> **READING PASSAGE**:
▽
Song by Guns N' Roses

from the album Chinese Democracy
- Released: November 23, 2008
- Recorded: 2000–2006
- Length: 5:37
- Label: Geffen
- Songwriters: Axl Rose; Chris Pitman;
- Producers: Axl Rose; Caram Costanzo;

= Madagascar (song) =

"Madagascar" is a song by the American rock band Guns N' Roses, written by Axl Rose and keyboardist Chris Pitman and featured on their sixth studio album, Chinese Democracy, released in 2008.

The song is the 12th song on the album, featuring dramatic orchestral arrangements and numerous audio samples during its bridge, including several from Martin Luther King Jr.'s 1963 speech "I Have a Dream" and 1967 sermon "Why Jesus Called Man a Fool", and others from the motion pictures Cool Hand Luke, Mississippi Burning, Casualties of War, Braveheart, and Seven.

==History and composition==
The song was first performed publicly at the 2001 Rock in Rio 3 event in Brazil. It was announced by Axl Rose as being "a brand new song" which he hoped would "express his sentiment".

On Pitman's official Facebook page, he posted a photo of Rose playing guitar on this song from its debut performance, commenting: "Axl... wrote all the gtr parts, including lead gtr. I recorded him playing lots of awesome guitar parts back then, I don't think people know what an original and cool guitar player he really is, ... those were fun times".
△
> **LISTED ENTRIES**:
▽
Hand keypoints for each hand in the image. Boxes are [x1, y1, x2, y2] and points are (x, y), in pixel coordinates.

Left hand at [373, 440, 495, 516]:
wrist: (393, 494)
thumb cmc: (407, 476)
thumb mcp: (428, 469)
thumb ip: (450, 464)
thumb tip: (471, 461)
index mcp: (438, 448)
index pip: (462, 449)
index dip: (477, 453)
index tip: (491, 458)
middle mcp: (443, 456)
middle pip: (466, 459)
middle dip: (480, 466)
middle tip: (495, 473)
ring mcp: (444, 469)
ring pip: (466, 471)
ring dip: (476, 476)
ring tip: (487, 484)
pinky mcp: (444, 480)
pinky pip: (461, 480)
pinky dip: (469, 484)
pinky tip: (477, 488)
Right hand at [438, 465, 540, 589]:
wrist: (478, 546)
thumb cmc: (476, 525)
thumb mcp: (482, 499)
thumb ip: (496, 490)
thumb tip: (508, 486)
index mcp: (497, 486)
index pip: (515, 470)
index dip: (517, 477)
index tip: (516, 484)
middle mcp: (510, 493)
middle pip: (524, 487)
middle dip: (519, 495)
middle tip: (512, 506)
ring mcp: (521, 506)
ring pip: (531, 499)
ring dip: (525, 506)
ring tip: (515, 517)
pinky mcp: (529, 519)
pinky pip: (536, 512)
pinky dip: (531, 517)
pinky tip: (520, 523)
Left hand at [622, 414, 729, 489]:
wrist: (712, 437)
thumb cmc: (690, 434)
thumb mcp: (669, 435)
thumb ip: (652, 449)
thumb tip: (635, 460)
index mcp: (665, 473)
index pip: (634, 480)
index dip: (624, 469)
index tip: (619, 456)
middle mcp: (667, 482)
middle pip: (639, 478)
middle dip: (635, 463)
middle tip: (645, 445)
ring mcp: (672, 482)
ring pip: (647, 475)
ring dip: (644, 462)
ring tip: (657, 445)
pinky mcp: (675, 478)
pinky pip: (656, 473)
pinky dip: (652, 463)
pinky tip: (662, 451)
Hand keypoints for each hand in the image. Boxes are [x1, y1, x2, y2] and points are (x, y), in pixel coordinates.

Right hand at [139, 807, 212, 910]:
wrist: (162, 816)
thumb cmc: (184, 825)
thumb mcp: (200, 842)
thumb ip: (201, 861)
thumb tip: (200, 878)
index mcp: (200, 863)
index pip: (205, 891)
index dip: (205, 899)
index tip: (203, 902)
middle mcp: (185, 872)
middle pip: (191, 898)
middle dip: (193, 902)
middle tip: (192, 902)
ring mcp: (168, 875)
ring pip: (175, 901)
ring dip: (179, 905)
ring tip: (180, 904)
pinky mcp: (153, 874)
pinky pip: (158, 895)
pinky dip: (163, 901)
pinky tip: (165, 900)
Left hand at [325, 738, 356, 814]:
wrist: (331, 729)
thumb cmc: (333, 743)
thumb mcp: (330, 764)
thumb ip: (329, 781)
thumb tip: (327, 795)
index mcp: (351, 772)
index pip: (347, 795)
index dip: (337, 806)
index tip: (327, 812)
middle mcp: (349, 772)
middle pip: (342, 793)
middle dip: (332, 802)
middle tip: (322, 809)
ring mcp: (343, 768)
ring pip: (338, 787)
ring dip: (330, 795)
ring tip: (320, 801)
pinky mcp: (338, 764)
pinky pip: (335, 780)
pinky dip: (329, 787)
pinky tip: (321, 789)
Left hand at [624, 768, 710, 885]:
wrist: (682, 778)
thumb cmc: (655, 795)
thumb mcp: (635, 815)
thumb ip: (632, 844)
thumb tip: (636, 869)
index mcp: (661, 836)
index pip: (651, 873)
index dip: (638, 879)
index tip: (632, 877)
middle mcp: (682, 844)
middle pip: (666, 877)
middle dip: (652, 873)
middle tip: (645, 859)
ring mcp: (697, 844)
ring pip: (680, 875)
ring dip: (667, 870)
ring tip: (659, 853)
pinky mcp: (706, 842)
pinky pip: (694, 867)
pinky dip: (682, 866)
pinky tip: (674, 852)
△
> **WORK TO COMPLETE**: Set down the lines of the text on the song "Madagascar" exactly as they appear, starting with "from the album" and going on through "released in 2008.".

> **RESPONSE TO THIS TASK**:
from the album Chinese Democracy
- Released: November 23, 2008
- Recorded: 2000–2006
- Length: 5:37
- Label: Geffen
- Songwriters: Axl Rose; Chris Pitman;
- Producers: Axl Rose; Caram Costanzo;

= Madagascar (song) =

"Madagascar" is a song by the American rock band Guns N' Roses, written by Axl Rose and keyboardist Chris Pitman and featured on their sixth studio album, Chinese Democracy, released in 2008.